RFE/RL: Foreign ministers from the Group of Seven (G7) major industrial nations have condemned Russia for the “politically motivated” detention of Kremlin critic Aleksei Navalny and the “violent suppression” of protesters demanding his release over the weekend. In a joint statement on January 26, the foreign ministers of Canada, France, Germany, Italy, Japan, the United Kingdom, and the United States called Navalny’s detention “deplorable” and demanded his “immediate and unconditional release.” “Russia is bound by its national and international obligations to respect and ensure human rights,” they said. Navalny was arrested on January 17 upon returning to Russia from Germany, where he had been recovering from a near-fatal poisoning by a military-grade nerve agent in August he accuses Putin of ordering. Navalny faces up to a 3 1/2 year sentence if convicted for violating a suspended sentence from a 2014 embezzlement case that Europe’s top human rights court deemed illegal. Russian prosecutors appear to be claiming that the terms of the sentence were broken when Navalny was flown out of the country on an emergency air ambulance to be treated for the nerve-agent attack.
RSF: Reporters Without Borders (RSF) calls for new European Union sanctions against Russian officials after more than 50 journalists were arbitrarily arrested – some briefly and some for several hours – during an unusually extensive and heavy-handed crackdown on media covering demonstrations in support of Kremlin opponent Alexei Navalny in 17 Russian cities on 23 January. The extraordinary figure of more than 50 arrests of reporters, some of whom were subjected to police violence, is based on data compiled by the specialised news website OVD-Info, the Russian Journalists and Media Workers Union (JMWU) and information gathered directly by RSF. “The police deliberately targeted certain media, going so far as to try to enter a private apartment, to cut off a video feed of the demonstrations, and in a sign of the totally disproportionate nature of the crackdown, even clearly-identified reporters wearing ‘press’ vests or armbands were held for several hours,” said Jeanne Cavelier, the head of RSF’s Eastern Europe and Central Asia desk.

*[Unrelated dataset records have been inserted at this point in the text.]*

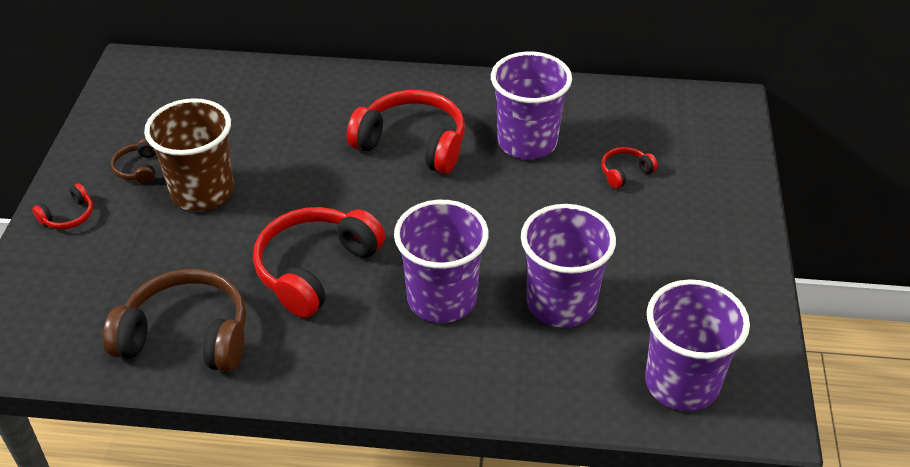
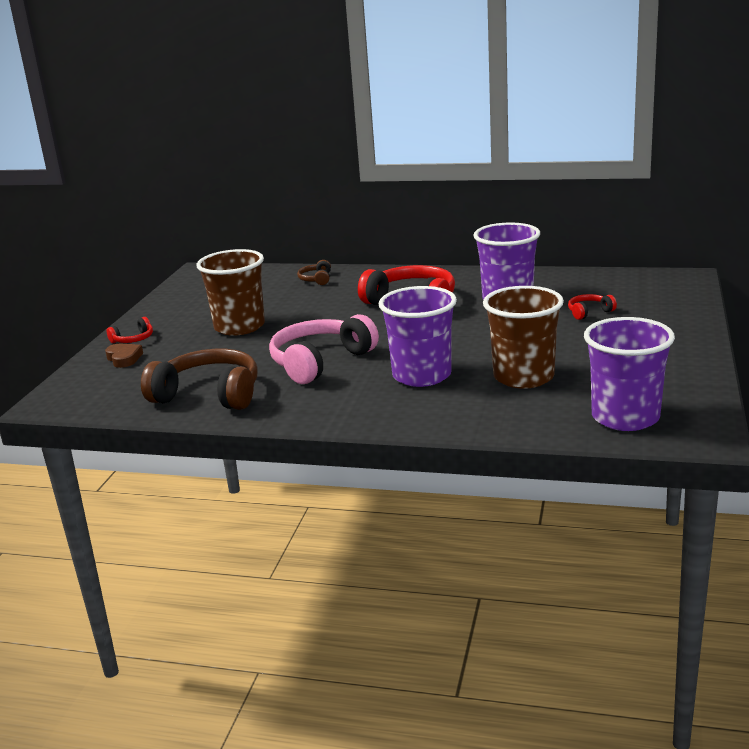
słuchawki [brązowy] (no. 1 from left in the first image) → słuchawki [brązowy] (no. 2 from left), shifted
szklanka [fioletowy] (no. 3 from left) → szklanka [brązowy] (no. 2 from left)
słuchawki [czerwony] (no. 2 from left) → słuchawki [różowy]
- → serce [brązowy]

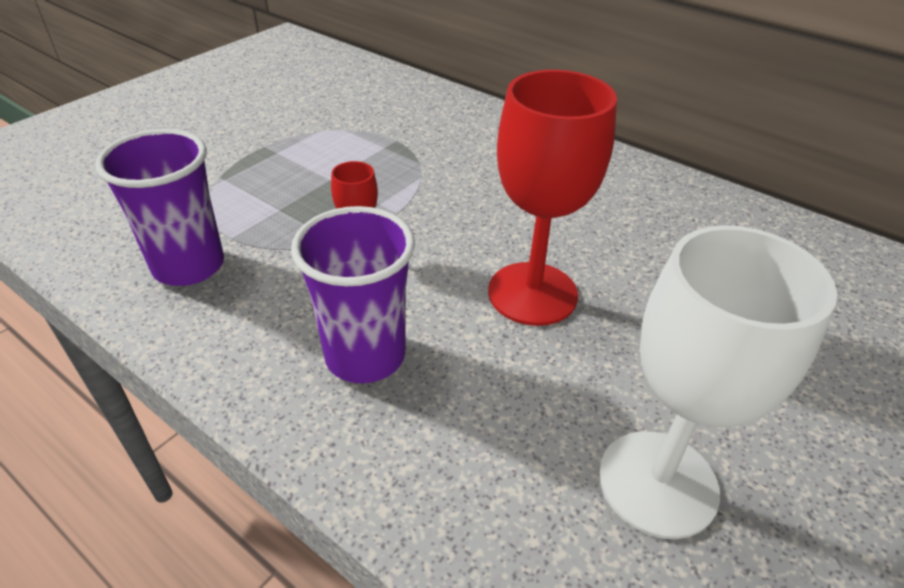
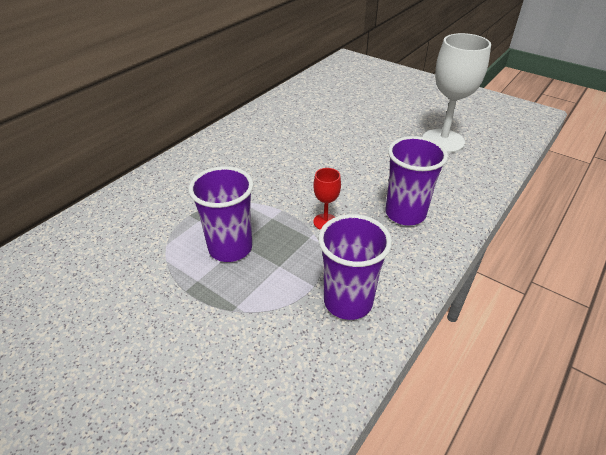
kielich [czerwony] (no. 2 from left) → -
- → szklanka [fioletowy] (no. 1 from left)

FIDH: FIDH strongly condemns the crackdown following protest marches attended by hundreds of thousands of Russians on 23 January. Mass arbitrary detentions of peaceful demonstrators, who were protesting the detention of opposition leader Alexei Navalny, and the arrest of Navalny and his staff are incompatible with respect for fundamental civil and political rights. FIDH urges Russia to liberate all peaceful protesters detained in connection with the protests and Navalny himself, drop all charges, and allow its citizens to freely exercise their fundamental rights. FIDH urges the European Union (EU) to adopt individual targeted sanctions against public officials involved in the January 23 crackdown, Navalny’s arbitrary detention, and other human rights violations. Between 250,000 and 300,000 individuals participated in the 23 January protests. Despite preemptive arrests of organisers of the marches, intimidation of and threats to likely protest participants, including students, individuals from 125 cities all across the country joined the protests.
CPJ: Russian authorities should allow journalists to cover protests freely and without fear, and refrain from attacking or detaining members of the press, the Committee to Protect Journalists said today. On January 23, police in at least 20 cities throughout Russia detained, beat, and otherwise interfered with the work of at least 58 journalists, assaulting at least 8 and detaining at least 49, while they were covering protests in support of the opposition leader and anti-corruption blogger Alexei Navalny, according to journalists who spoke to CPJ, news reports, and the Professional Union of Journalists and Media Workers, an independent trade group. Navalny’s supporters have called for more demonstrations on January 31 against his detention, according to news reports.